Tuesday, February 12, 2008

February 12

Lady Jane Grey, the so-called “Nine Day Queen,” lost her head at the Tower of London 454 years ago today.

Grey, a devout worshipper in the Protestant Church of England, was installed on the throne following the death of Edward VI; to her supporters, her chief qualification was that she was not Mary Tudor, her own cousin. Tudor, one of the daughters of the former King Henry VIII, was a committed Catholic, and her faith brought great anxiety to those who feared the return of the English crown to influence of the popish devils. Through a complex series of machinations devised almost entirely by her father-in-law, John Dudley, Duke of Northumberland, Jane Grey was announced as the successor to Edward VI following his July 1553 death. Unfortunately for the new Queen, popular support for Mary -- her Catholicism notwithstanding -- led quickly to Grey's replacement barely a week after her reign began.

Imprisoned in the Tower with her husband, Guildford Dudley, Lady Jane was convicted and sentenced to die for treason in November 1553. No one, however, expected Queen Mary to allow the sentence to proceed. Indeed, Jane Grey would quite probably have enjoyed a long -- and eventually free -- life had not her father, the Duke of Suffolk, attempted a revolt against the new Queen Mary in January 1554. Somewhat reluctantly, the Queen accepted her advisers' counsel that so long as Jane Grey remained alive, she would serve as a beacon for zealous, rebellious protestants. Grey -- who had nothing to do with her father's plot -- was executed on 12 February 1554, an hour after her husband was similarly beheaded. After she was escorted to the scaffold and blindfolded, Jane Grey delivered her last address to the small audience:

Before God and the face of you, good Christian people, this day I pray you all, to bear me witness that I die a true Christian woman, and that I look to be saved by none other means, but only by the mercy of God, in the merits of the blood of his only son, Jesus Christ. And I confess, when I did know the word of God, I neglected the same, loved myself and the world, and thereto the plague or punishment is happily and worthily happened unto me for my sins. And yet, I thank God of His goodness that he hath thus given me a time and respite to repent. And now good people, while I am alive, I pray you to assist me with your prayers.'
After her prayer, Jane Grey was blindfolded and made to kneel. Unable to find the block of wood where she was to rest her head for the last time, the young girl began to panic. After a bystander helped the condemned to the right spot, her executioner finished the job. Jane Grey was 16 years old.

***

Today we remember the hapless epicure Adolf Frederick I, who reigned as King of Sweden from 1751 until his death in on this date in 1771. His two decades on the throne were significant only to the extent that he presided helplessly over the decline of the Swedish kingdom.

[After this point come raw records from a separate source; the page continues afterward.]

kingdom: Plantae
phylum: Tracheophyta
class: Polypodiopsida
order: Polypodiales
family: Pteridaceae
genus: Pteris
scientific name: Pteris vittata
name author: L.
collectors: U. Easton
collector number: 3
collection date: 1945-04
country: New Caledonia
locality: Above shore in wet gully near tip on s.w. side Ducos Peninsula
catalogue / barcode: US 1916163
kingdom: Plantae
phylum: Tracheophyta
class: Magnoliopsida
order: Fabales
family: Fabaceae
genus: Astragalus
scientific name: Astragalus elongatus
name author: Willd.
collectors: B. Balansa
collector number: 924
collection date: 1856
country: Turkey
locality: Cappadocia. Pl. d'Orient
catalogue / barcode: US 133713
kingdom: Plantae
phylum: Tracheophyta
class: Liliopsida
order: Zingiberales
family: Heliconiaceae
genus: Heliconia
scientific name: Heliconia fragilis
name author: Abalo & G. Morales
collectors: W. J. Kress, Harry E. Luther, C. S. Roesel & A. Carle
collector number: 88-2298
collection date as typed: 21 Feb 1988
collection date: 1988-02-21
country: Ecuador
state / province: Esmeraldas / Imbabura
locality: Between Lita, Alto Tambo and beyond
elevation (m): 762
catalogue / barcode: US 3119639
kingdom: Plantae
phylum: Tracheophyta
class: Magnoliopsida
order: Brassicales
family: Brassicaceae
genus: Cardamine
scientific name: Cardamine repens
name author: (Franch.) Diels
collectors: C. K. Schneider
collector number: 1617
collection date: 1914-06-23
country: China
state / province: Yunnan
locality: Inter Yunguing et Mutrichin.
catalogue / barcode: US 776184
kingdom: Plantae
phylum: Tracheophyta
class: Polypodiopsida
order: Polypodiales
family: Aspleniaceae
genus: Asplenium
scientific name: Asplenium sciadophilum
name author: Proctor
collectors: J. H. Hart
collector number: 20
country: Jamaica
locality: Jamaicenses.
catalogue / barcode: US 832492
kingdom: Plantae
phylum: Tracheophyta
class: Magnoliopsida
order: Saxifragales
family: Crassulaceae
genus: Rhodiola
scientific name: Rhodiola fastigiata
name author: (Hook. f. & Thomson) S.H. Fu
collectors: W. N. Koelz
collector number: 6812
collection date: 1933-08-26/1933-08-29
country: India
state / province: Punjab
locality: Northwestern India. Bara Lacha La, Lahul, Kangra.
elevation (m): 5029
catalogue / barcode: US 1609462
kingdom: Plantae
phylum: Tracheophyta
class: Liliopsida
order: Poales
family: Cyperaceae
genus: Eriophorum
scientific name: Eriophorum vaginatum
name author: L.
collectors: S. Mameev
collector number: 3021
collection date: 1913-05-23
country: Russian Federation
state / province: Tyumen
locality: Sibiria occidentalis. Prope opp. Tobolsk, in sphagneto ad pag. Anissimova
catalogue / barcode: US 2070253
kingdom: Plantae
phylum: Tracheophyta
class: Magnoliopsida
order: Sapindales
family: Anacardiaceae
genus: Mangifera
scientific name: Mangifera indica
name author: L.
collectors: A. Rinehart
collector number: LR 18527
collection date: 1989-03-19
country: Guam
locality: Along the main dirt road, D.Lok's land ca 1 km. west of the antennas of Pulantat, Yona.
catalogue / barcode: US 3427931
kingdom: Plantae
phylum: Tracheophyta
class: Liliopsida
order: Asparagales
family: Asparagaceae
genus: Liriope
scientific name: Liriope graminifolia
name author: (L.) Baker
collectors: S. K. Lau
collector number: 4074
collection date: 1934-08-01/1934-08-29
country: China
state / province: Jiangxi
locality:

As sovereign, Frederick I was almost completely powerless and functioned more or less as an ornament while the riksdag managed the affairs of state, which included Sweden’s commitment to the Seven Years’ War -- the first truly global war in human history, provoked by a poisonous mixture of European internal politics and colonialism.

Among his passions in life, Frederick was an avid collector of biological specimens. During his years as the Swedish crown prince, he served as an important resource for Carl Linnaeus, who studied the prince’s cabinet while sorting out the details of his famous taxonomic system. On February 12, 1771, Frederick’s two decades of idle monarchy came to an end. That night, he gathered his final collection of specimens, which included a titanic feast of lobster, caviar, sour cabbage, smoked herring and champagne. For dessert, the king gobbled fourteen servings of semla, a traditional wheat pastry usually served in warm milk. He died that night -- propped up on Queen Louisa Ulrica’s knees -- of a massive digestive event.